Sarekat Islam

Leve de Heer en Mevrouw Soesman! (1919)

soesman
De Heer en Mevrouw Soesman te midden van familieleden, vrienden en bekenden. Dat is het enige bijschrift dat De Reflector in 1919 geeft bij een grote foto. Wie is wie?

Toen wist iedereen het, nu niet meer. Het is een aanmoediging voor ons allemaal om per vandaag op te gaan schrijven wie er op de foto’s staan die we in ons bezit hebben. Want een paar generaties verderop voelen ze zich zoals u en ik als we naar die mooie foto kijken, vol verlangen deze namen te leren kennen, omdat de namen ons dichter bij de mensen van toen brengen. Wie ze waren, wat ze verlangden en wat moeilijk was. Gewoon, hun leven in Indië.
Hier komt de foto. Daaronder schrijf ik verder.

soesman

De Reflector geeft wel informatie waarmee we verder kunnen zoeken. Dat heb ik een beetje gedaan, omdat ik een zwak heb voor de naam ‘Soesman’. Die kom ik vaak tegen in boeken over Indië. Er was een hotel Soesman, een toko Soesman dacht ik, in Semarang. Een arts Soesman. Noem maar, noem maar.

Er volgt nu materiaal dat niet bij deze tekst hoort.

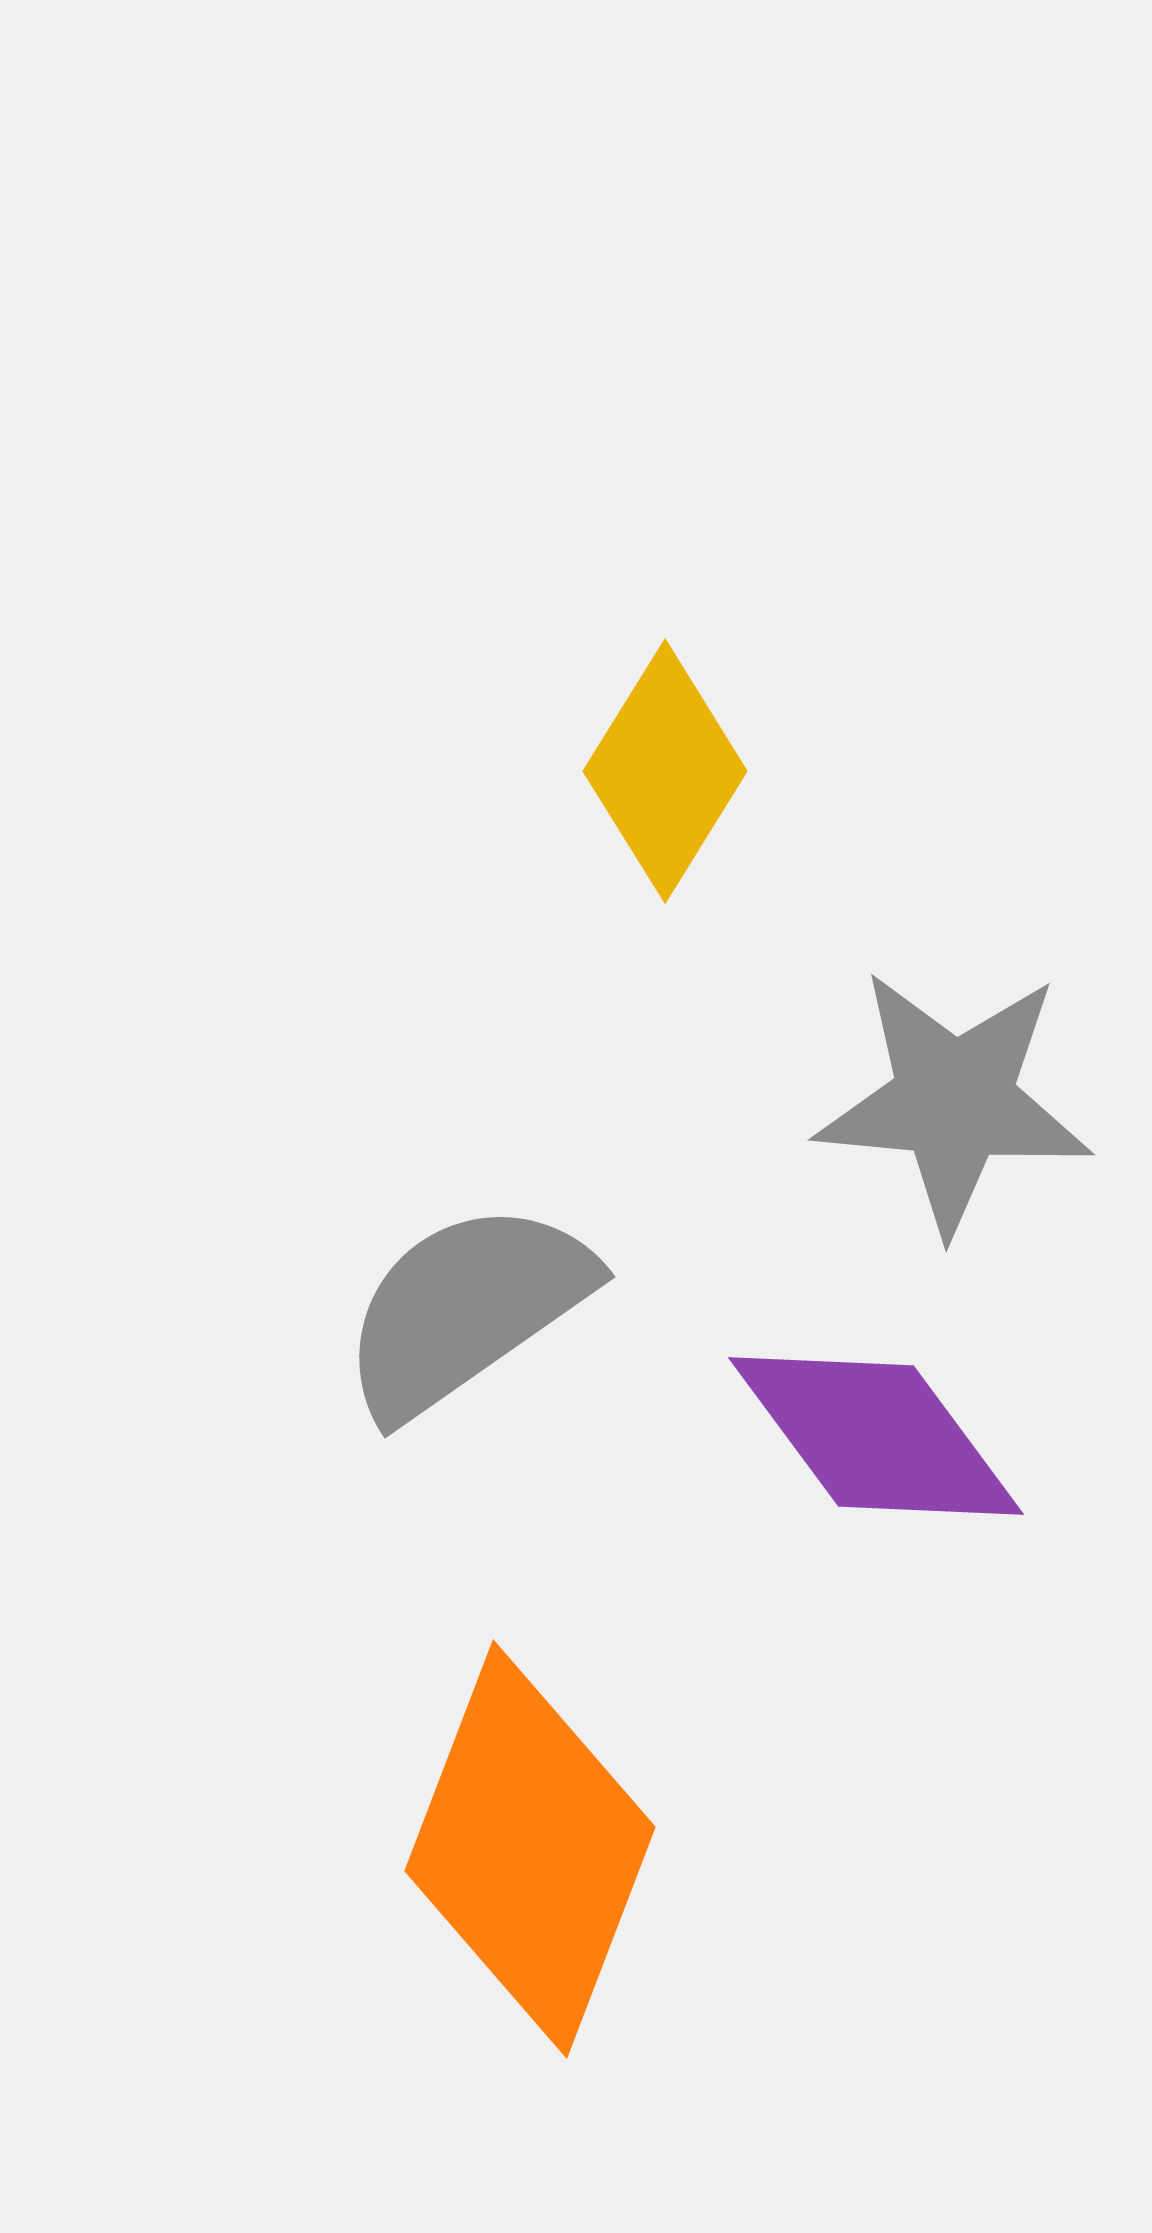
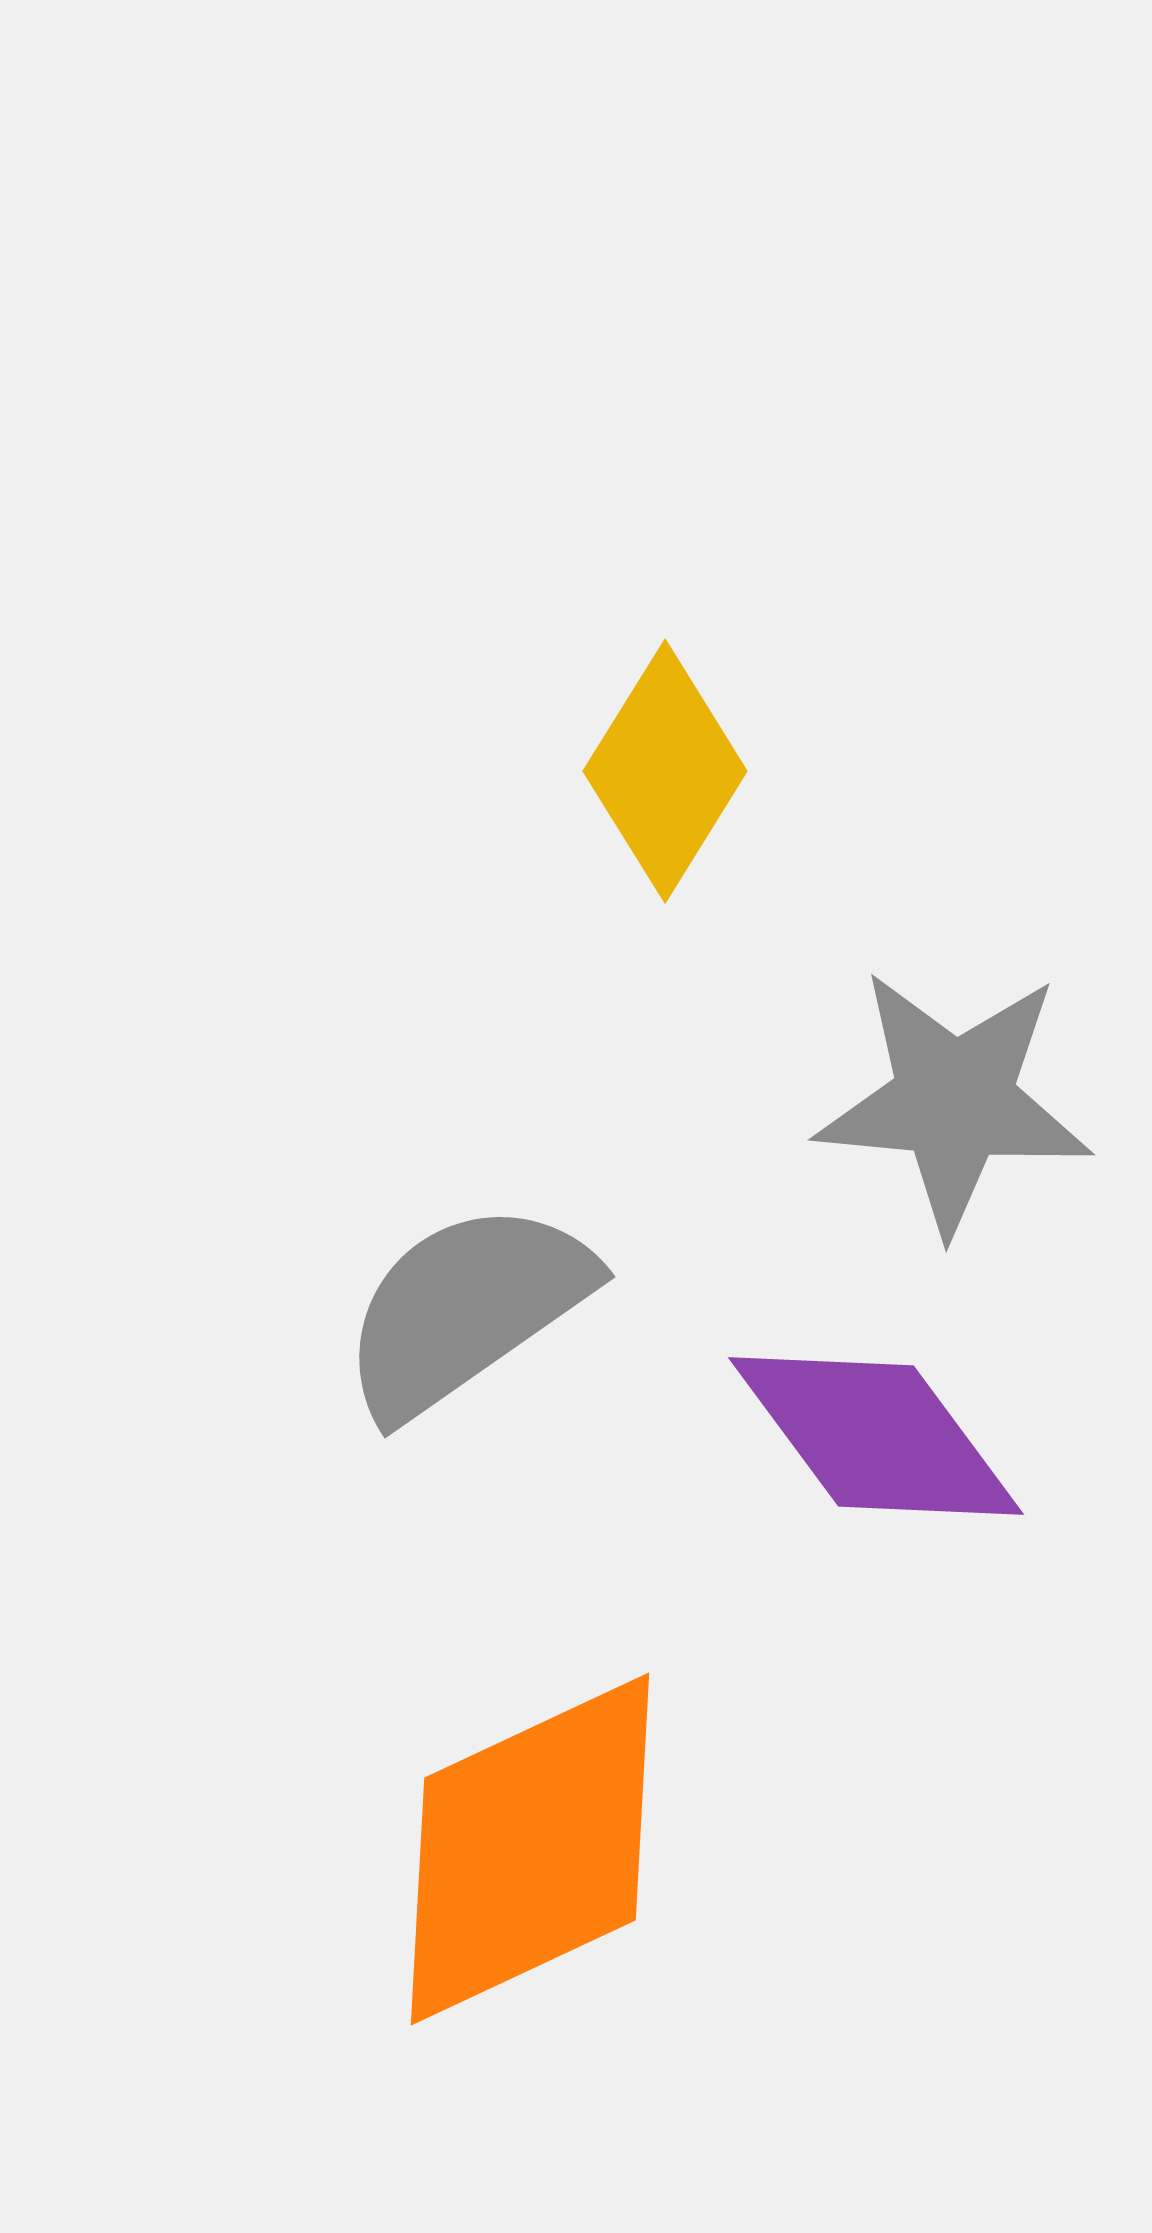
orange diamond: rotated 44 degrees clockwise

Zo begint De Reflector het artikel:

  • De heer Soesman, administrateur van suikerfabriek Soember Karang, vierde vorige week een dubbel feest, vertelt het Soerabaiasch Handelsblad.
  • Ten eerste was het de dag, waarop hij 25 jaar in den echt verbonden was met de dochter van welbekende heer van Aalst van Probolinggo; ten tweede nam hij bij het scheiden van zijn betrekking als beheerder van Soember Karang afscheid van het personeel.
  • ’s Morgens boden de geëmployeerden de familie Soesman een keurig zilveren theeservies aan en kwamen vele hunner kleintjes die door mevrouw Soesman nog ‘gebakerd’ waren, afscheid nemen van hun tweede moeder.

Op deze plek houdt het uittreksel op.